Today’s cyber threats are not preventable and there is currently no way to defend any large-scale environment, said Amit Yoran, CEO of NetWitness Corporation at yesterday’s cyber conference in New York.
Agence France-Presse reported how this bleak forecast comes from the FBI-sponsored conference at Fordham University in a time when the Internet and society are becoming increasingly intertwined. White House Cybersecurity Coordinator Howard Schmidt told the conference the entire U.S economy essentially rests on safe Internet facilities.
The cyber czar explained how despite the boom in online business, few Internet retailers understand the threat cyber criminals pose. Almost half of small businesses do not use anti-virus software and even fewer use it properly, he added.
“There has been enough exfiltration of personal property in this country in the past years to fill the Library of Congress over and over again. So we must do more,” Schmidt said.
With cyber crime being borderless in nature, the chase for cyber criminals becomes a a difficult task. Department of Justice’s Michael DuBose said the hackers’ world has become much smaller but “they prey on what is essentially a global victim pool.”
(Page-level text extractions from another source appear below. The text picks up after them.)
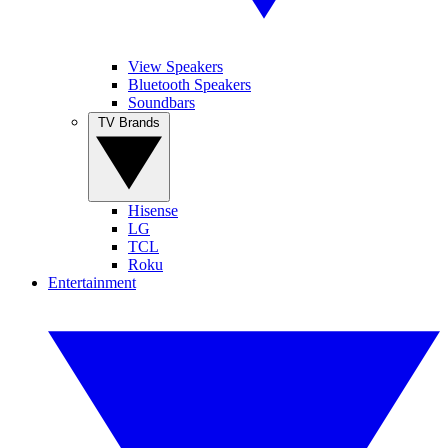
View Speakers
Bluetooth Speakers
Soundbars
TV Brands
Hisense
LG
TCL
Roku
Entertainment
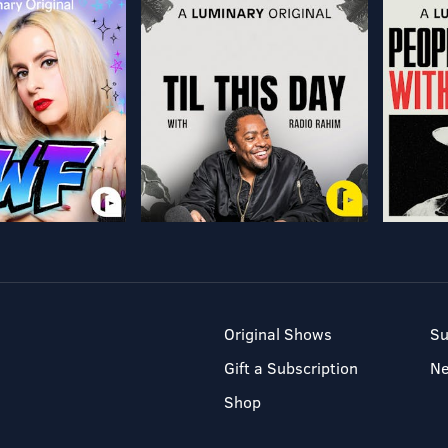
Original Shows
Su
Gift a Subscription
N
Shop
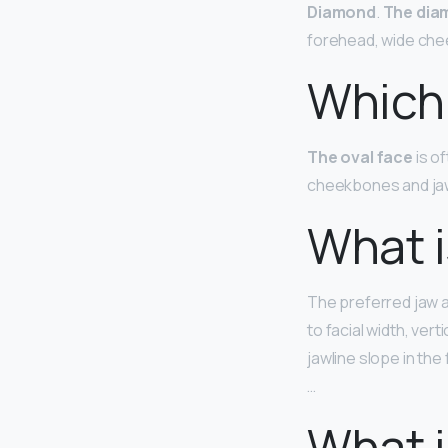
Diamond
.
The dia
forehead, wide che
Which 
The oval face
is o
cheekbones and jaw 
What i
The preferred jaw a
to facial width, vert
jawline slope in the
…
What i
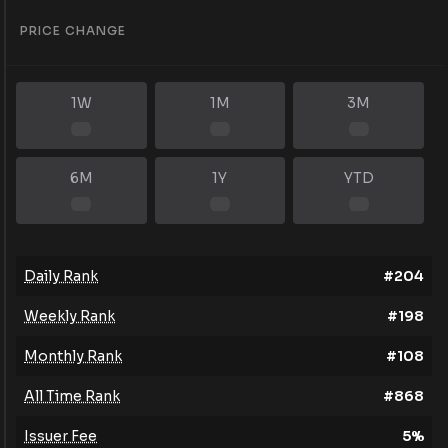
PRICE CHANGE
1W
1M
3M
6M
1Y
YTD
Daily Rank
#
204
Weekly Rank
#
198
Monthly Rank
#
108
All Time Rank
#
868
Issuer Fee
5
%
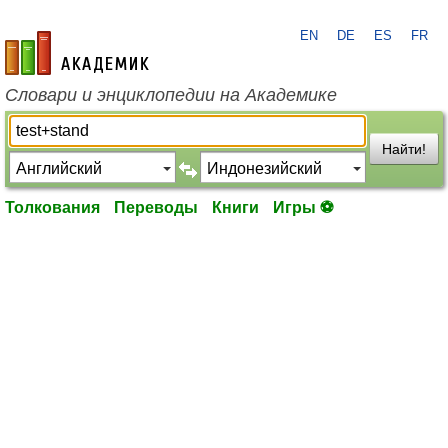
EN
DE
ES
FR
academic.ru
Словари и энциклопедии на Академике
Найти!
Толкования
Переводы
Книги
Игры ⚽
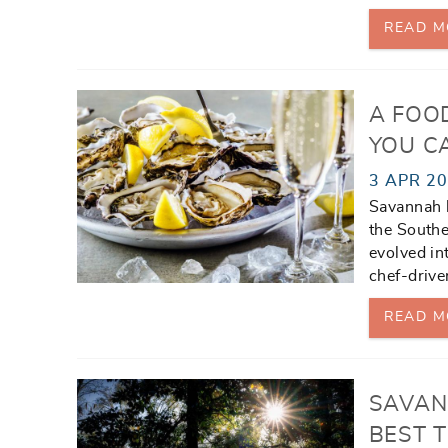
READ M
A FOO
YOU CA
3 APR 2
Savannah h
the Southe
evolved in
chef-drive
READ M
SAVAN
BEST T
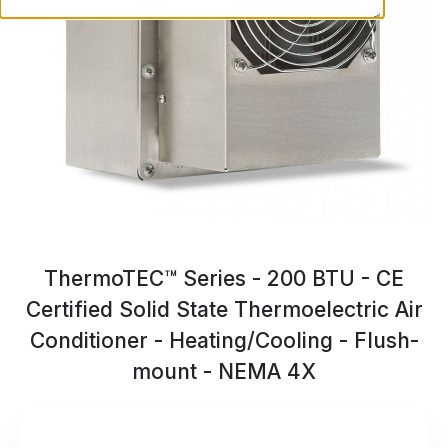
ThermoTEC™ Series - 200 BTU - CE
Certified Solid State Thermoelectric Air
Conditioner - Heating/Cooling - Flush-
mount - NEMA 4X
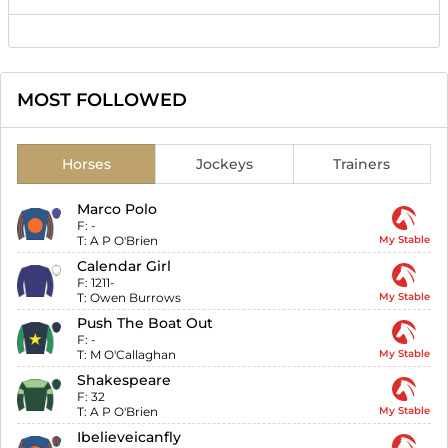
MOST FOLLOWED
Horses
Jockeys
Trainers
Marco Polo
F:
-
T:
A P O'Brien
My Stable
Calendar Girl
F:
1211-
T:
Owen Burrows
My Stable
Push The Boat Out
F:
-
T:
M O'Callaghan
My Stable
Shakespeare
F:
32
T:
A P O'Brien
My Stable
Ibelieveicanfly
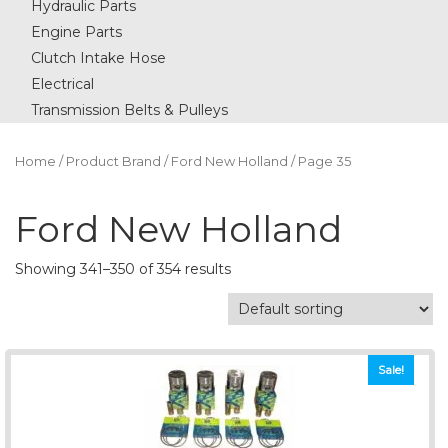
Hydraulic Parts
Engine Parts
Clutch Intake Hose
Electrical
Transmission Belts & Pulleys
Home
/ Product Brand /
Ford New Holland
/ Page 35
Ford New Holland
Showing 341–350 of 354 results
Sale!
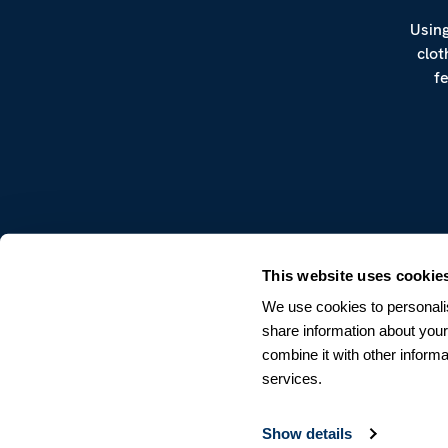
Using
clot
f
CUSTOMER SERVICE
This website uses cookie
Terms & Conditions
We use cookies to personalis
Returns & Withdrawals
share information about your
Contact us
combine it with other informa
services.
Show details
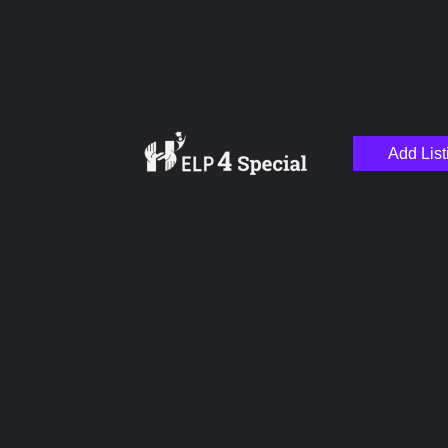
Add List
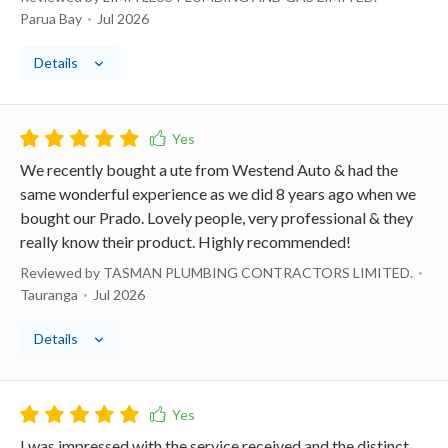
Parua Bay
Jul 2026
Details
We recently bought a ute from Westend Auto & had the
same wonderful experience as we did 8 years ago when we
bought our Prado. Lovely people, very professional & they
really know their product. Highly recommended!
Reviewed by TASMAN PLUMBING CONTRACTORS LIMITED.
Tauranga
Jul 2026
Details
I was impressed with the service received and the distinct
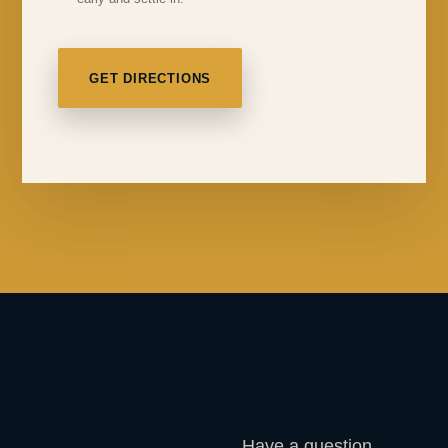
GET DIRECTIONS
Have a question,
Another obstacle is outdated legislation combined with the usual complications of cross-border probes, said FBI’s Cyber Division Deputy Assistant Director Jeffrey Troy. Instead of operating like one global law enforcement agency, many nations lack laws that fit the crime, he said.
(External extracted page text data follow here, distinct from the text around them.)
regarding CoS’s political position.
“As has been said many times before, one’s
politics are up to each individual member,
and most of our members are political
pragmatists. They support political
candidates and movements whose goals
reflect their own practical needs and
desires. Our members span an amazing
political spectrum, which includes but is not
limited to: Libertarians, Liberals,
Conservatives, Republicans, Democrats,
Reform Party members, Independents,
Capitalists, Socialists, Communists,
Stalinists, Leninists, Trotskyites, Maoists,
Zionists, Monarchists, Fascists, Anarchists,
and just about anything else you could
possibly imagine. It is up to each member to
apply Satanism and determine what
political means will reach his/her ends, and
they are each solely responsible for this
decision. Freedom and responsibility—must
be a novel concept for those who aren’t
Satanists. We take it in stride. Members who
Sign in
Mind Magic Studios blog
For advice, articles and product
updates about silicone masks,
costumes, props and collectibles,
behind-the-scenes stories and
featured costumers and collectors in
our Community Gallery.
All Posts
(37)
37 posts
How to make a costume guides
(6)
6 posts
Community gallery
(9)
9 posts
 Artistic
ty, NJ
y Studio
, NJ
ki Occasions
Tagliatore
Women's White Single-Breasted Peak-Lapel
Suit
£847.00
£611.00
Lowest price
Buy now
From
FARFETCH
Some experts at the conference also addressed what they said was the failure of private software companies to come up with adequate solutions to thwart cyber attacks. MITRE’s Gary Gagnon joked the biggest problem was “users who just can’t help clicking” on infected files. However, he added, no one should ever feel complacent about security levels.
“If [hackers] are determined to get in our network, they’ll get in,” he said. “The odds are stacked in their favor.”